Project Euler Solution 62: Cubic permutations

Project Euler Problem 62: Cubic permutations is about digit permutations again.

The cube, 41063625 (345³), can be permuted to produce two other cubes: 56623104 (384³) and 66430125 (405³). In fact, 41063625 is the smallest cube which has exactly three permutations of its digits which are also cube.

Find the smallest cube for which exactly five permutations of its digits are cube.

We just need to go through all the cubes and group them by their digits. Once we have found a digit representation with five cubes that correspond to it, we're done.

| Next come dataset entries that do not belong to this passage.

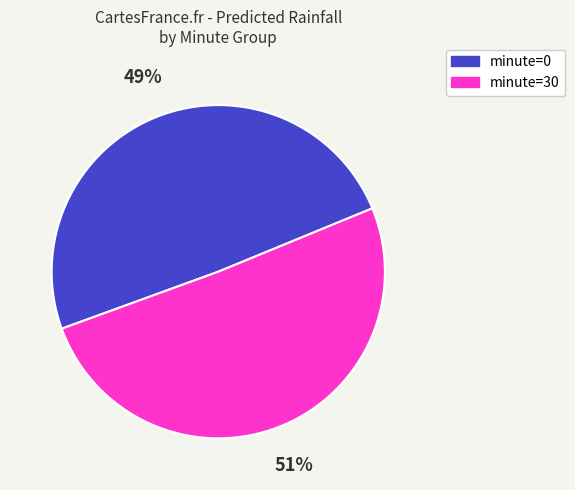

To the nearest percent, what percentage of the pie is minute=0?

49%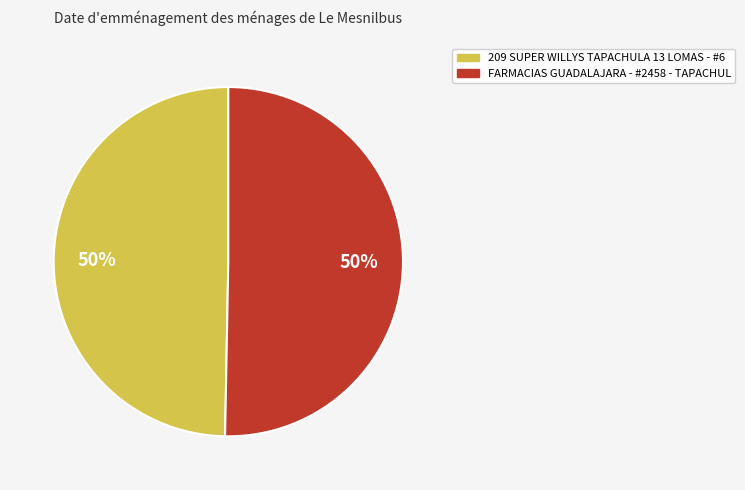

Count the number of slices in the pie.

2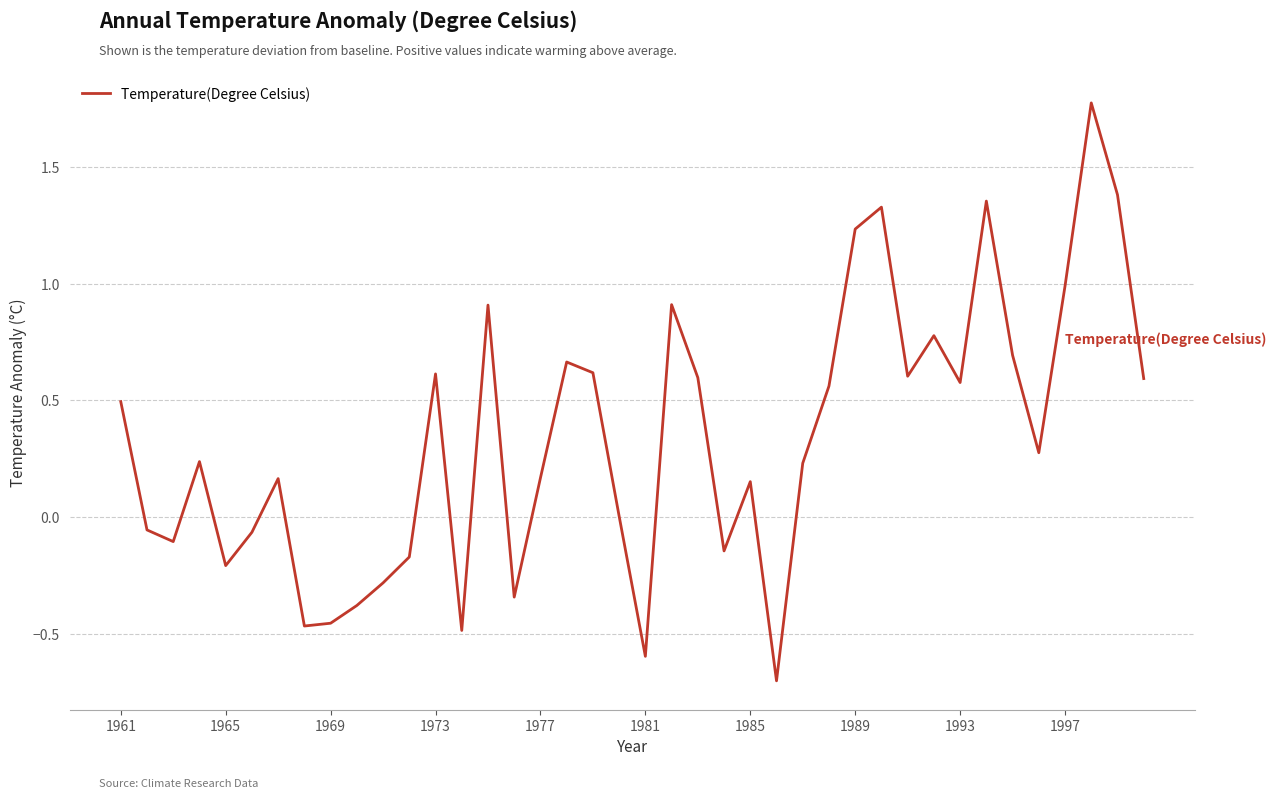

What is the average value?

0.3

First we write a helper function that iterates all the cubes:

def iter_cubes() -> Iterator[int]:
    for i in itertools.count(1):
        yield i**3

And then we write another one which produces a list of digits from a number in a sorted way.

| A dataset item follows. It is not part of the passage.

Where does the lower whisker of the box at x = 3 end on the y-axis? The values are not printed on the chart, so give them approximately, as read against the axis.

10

def sort_digits(number: int) -> list[int]:
    return sorted(str(number))

And then we just go through the cubes and build a mapping from digits to cubes. Once one has five elements, we're done.

def solution() -> int:
    digit_dict = collections.defaultdict(list)
    for cube in iter_cubes():
        digits = tuple(sort_digits(cube))
        if len(digit_dict[digits]) == 5:
            return min(digit_dict[digits])

This computes the correct answer in 12 ms. It would be possible that the cube that we have found has more than five permutations. We would have to continue the search until the we have exhausted all numbers with the current number of digits. But apparently we are lucky and this is not the case.